▸ Records provided
┌──

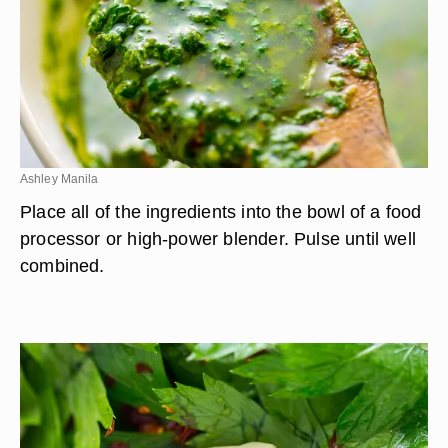
Ashley Manila
Place all of the ingredients into the bowl of a food
processor or high-power blender. Pulse until well
combined.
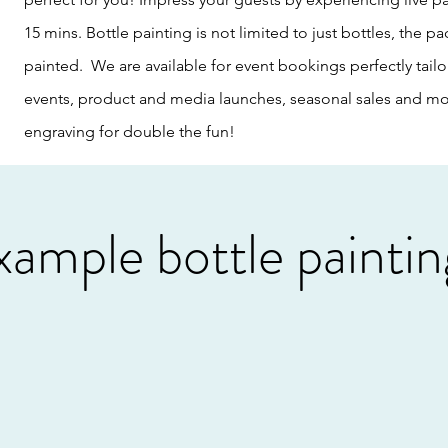
15 mins. Bottle painting is not limited to just bottles, the
painted. We are available for event bookings perfectly tailo
events, product and media launches, seasonal sales and mor
engraving for double the fun!
xample bottle paintin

└──

▸ About this exercise
Repeat the records above exactly, leaving out the pictures.

▸ Result of the task
Ashley Manila
Place all of the ingredients into the bowl of a food
processor or high-power blender. Pulse until well
combined.
15 mins. Bottle painting is not limited to just bottles, the
painted. We are available for event bookings perfectly tailo
events, product and media launches, seasonal sales and mor
engraving for double the fun!
xample bottle paintin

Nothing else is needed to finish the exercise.